2. Market Behavior: this correction is much smaller than past ones and overdue. The market doubled from 2011 to 2015 without any real pause. Some sectors, for example energy, had already fallen while others, such as healthcare and some tech, were getting ahead of themselves with merger and new economy excitement. This disparity is part of a healthy market.
3. Valuations: We looked at some of the corrections from the last 20 years, shown below. The worst damage in market slumps comes not from lower earnings and growth, but from re-evaluations. So, back in the tech bubble the S&P 500 earnings ratios (a measure of value) fell to 26 from 33. Company earnings, meanwhile, rose around 20%. This time, valuations remain reasonable and the sell off appears limited to large cap stocks.

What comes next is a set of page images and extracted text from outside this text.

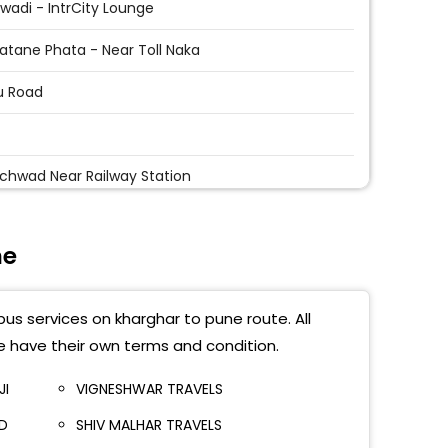
ewadi - IntrCity Lounge
tane Phata - Near Toll Naka
u Road
i
chwad Near Railway Station
ri Ambedkar Chowk
ne
ik Phata
di Near Mega Mart
bus services on kharghar to pune route. All
ajinagar Railway Station
e have their own terms and condition.
 Railway Station
JI
VIGNESHWAR TRAVELS
TD
SHIV MALHAR TRAVELS
rgate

4. Selling Pressure: on Monday, we saw what is now common in the world of program and High Frequency trading: the market seized and prices were marked down but with little selling pressure. By the end of the week, it seemed that buybacks and pension funds were back in the market.
So, what do you do when markets correct like this? Nothing.
Bottom Line: Volatility and periodic corrections are normal especially after the strong bull market of the last three years.